The Florida walkout is specifically in response to DeSantis’s calls to end diversity, equity, and inclusion initiatives (DEI). DeSantis’s statements are pointedly public, designed as they are to rally an audience beyond Florida as he prepares to announce his bid for presidency. It is harder to know what’s going on behind the scenes at Florida’s colleges and universities. This is what we need investigative journalism for. And Emma Pettit of the Chronicle of Higher Education is doing her job well. In “How A Center for Civic Education Became a Political Provocation” Pettit takes readers “behind the scenes of a controversial effort to combat ‘uniformity’ at the University of Florida.” Drawing on FOIA requests that enabled her to access communications among administrators at the University of Florida, she details how a partisan end run around faculty governance and expertise took place at the University of Florida in much the same way as it is being proposed at UNC–Chapel Hill. The center in this case is called “The Hamilton Center for Classical and Civic Education,” intended to “promote freedom of thought, provide students with a ‘nonpartisan civic education’ in American ideals, teach the great books of the Western canon, and improve the political and intellectual diversity of UF’s faculty body, according to the proposal.” Pettit uncovers the machinations by which a lobbying group, paid for by a dark-money organization (“details about the Council on Public University Reform are sparse,” Pettit writes) hit up Mark Kaplan, the university’s vice president for government and community relations who, in turn, hit up the provost, Joseph Glover, with a six-page proposal for the center. Back in January 2022, Glover originally responded to the proposal by saying that it “lays out a conservative agenda to influence the curriculum that may not be well received.” In a recent email responding to the Chronicle of Higher Education, Glover writes that he saw “no evidence of a ‘conservative agenda’ being advanced.”

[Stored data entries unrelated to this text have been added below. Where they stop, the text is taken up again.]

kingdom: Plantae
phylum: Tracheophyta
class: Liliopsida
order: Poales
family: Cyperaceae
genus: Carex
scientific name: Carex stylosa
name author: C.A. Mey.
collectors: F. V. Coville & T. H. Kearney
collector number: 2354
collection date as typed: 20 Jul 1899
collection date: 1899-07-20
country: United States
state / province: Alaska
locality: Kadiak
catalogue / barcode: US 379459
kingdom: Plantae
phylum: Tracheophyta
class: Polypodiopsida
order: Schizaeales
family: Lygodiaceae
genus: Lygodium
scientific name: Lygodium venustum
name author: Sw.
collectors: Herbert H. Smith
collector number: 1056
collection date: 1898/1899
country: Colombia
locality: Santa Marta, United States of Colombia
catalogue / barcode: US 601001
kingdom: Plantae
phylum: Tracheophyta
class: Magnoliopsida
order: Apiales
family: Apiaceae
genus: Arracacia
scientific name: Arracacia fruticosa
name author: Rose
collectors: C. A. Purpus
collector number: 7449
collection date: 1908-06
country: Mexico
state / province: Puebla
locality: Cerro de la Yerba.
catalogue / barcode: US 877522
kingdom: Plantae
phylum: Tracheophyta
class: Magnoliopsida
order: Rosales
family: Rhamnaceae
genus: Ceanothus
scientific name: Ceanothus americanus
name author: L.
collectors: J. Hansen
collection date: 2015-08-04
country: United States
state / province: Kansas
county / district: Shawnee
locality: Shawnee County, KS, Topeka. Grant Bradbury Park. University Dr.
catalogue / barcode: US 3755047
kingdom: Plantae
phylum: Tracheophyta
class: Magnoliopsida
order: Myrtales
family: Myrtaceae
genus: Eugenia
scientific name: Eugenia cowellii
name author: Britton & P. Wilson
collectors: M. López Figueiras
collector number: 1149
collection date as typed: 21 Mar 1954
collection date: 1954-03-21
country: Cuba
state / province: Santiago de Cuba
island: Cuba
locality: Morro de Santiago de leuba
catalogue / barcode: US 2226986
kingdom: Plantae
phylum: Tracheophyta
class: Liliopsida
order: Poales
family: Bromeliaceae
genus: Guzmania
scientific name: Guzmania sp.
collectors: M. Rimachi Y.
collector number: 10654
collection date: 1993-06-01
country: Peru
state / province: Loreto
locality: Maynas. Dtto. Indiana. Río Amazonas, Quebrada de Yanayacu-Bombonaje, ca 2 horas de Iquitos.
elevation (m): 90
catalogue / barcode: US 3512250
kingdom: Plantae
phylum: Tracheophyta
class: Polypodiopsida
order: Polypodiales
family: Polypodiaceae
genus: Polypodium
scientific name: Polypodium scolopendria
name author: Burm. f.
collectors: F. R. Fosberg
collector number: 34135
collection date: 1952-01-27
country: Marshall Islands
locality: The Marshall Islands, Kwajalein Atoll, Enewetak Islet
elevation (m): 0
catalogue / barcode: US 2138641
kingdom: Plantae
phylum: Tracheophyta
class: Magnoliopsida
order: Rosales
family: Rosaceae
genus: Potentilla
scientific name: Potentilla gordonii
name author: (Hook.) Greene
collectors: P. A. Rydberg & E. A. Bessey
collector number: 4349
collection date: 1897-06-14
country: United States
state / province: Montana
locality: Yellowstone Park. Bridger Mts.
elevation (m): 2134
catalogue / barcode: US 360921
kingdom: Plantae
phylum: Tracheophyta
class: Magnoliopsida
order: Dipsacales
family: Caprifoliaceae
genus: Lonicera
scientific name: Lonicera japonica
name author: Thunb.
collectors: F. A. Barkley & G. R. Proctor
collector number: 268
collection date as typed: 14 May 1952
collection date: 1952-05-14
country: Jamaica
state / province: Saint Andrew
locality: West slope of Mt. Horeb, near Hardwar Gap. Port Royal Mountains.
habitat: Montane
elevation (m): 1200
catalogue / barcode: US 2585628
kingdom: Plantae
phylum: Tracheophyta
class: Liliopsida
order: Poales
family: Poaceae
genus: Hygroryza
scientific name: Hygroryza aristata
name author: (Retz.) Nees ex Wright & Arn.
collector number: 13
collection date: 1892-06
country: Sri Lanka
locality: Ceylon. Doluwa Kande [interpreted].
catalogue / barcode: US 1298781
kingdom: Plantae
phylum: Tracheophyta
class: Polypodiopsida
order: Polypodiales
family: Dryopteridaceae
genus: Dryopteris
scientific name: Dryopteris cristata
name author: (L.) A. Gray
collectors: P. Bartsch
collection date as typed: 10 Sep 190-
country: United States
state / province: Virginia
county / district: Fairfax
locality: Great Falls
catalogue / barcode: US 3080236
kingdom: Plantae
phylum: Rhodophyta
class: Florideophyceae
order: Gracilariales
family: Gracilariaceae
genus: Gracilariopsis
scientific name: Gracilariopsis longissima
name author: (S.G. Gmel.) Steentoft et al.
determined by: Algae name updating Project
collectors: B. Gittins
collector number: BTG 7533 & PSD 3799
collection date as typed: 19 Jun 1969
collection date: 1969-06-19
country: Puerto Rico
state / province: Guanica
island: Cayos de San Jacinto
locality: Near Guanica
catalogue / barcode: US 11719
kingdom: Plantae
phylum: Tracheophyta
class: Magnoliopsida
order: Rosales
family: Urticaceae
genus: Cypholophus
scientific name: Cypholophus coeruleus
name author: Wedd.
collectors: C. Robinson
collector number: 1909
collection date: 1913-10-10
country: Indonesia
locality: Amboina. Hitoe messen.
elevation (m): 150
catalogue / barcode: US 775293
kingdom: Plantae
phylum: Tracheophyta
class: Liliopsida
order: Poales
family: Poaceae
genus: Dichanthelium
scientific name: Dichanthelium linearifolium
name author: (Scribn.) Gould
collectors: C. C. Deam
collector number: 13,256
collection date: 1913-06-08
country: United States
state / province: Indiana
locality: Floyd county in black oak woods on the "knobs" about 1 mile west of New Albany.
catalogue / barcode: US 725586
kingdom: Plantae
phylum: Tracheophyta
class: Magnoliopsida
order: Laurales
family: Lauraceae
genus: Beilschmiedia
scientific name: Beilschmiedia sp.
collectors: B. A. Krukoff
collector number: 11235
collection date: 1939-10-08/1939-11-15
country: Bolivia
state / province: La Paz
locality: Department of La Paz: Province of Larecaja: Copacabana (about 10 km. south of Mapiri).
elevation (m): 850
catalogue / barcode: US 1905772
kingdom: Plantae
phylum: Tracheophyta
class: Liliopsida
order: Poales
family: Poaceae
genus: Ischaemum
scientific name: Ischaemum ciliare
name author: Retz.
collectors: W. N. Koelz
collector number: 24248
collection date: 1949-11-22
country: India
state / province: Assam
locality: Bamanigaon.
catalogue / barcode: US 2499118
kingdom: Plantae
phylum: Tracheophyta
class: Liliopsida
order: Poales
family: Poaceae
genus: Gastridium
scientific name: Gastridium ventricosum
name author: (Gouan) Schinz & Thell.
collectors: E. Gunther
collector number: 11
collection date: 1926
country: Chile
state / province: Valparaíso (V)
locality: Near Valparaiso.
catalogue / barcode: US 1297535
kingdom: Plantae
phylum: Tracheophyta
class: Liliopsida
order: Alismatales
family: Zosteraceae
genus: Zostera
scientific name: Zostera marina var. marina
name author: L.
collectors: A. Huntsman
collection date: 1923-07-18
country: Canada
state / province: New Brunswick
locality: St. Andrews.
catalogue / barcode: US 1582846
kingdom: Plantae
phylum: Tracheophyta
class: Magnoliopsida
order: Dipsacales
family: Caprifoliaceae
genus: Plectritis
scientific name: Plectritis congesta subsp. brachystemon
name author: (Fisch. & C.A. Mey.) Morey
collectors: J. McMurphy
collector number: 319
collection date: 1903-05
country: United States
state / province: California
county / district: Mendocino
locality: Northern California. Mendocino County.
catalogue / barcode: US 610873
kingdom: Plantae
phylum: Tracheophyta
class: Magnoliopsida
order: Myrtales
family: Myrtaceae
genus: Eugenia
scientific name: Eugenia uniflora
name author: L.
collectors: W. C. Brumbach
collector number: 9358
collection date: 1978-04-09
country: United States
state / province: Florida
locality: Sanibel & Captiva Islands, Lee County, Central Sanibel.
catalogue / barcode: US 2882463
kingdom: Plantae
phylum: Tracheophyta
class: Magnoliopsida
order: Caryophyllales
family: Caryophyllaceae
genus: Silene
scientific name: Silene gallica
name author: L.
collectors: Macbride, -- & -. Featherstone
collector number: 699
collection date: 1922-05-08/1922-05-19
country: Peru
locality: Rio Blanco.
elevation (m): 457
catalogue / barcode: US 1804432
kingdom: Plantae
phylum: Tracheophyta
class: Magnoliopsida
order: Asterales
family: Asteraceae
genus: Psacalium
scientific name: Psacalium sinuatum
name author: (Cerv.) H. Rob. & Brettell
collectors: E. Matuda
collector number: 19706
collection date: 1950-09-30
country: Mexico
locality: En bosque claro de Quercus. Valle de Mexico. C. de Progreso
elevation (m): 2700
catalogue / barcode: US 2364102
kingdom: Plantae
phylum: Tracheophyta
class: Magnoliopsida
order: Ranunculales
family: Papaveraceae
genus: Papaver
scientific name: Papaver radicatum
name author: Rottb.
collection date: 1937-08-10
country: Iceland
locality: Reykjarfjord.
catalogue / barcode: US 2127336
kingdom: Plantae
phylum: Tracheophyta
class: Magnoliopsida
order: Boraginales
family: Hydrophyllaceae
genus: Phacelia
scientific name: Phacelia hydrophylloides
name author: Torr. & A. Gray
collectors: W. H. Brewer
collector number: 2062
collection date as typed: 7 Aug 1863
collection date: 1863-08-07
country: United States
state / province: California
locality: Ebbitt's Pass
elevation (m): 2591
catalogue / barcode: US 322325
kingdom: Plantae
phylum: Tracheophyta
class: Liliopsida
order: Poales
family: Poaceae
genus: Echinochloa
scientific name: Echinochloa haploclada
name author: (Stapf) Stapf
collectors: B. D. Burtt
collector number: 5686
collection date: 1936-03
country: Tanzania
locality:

In Kleinman’s piece for this blog, she writes about the UNC–Chapel Hill trustees: “The irony is that even while the trustees tout the value of democracy, their actions teach a different lesson: if you have enough power, there’s no need for consultation or honest debate.” Read Emma Pettit’s story in the Chronicle today and you’ll see how the end run around faculty works from the inside.
Jennifer Ruth is a contributing editor for Academe Blog and the author, with Michael Bérubé, of It’s Not Free Speech: Race, Democracy, and the Future of Academic Freedom (2022).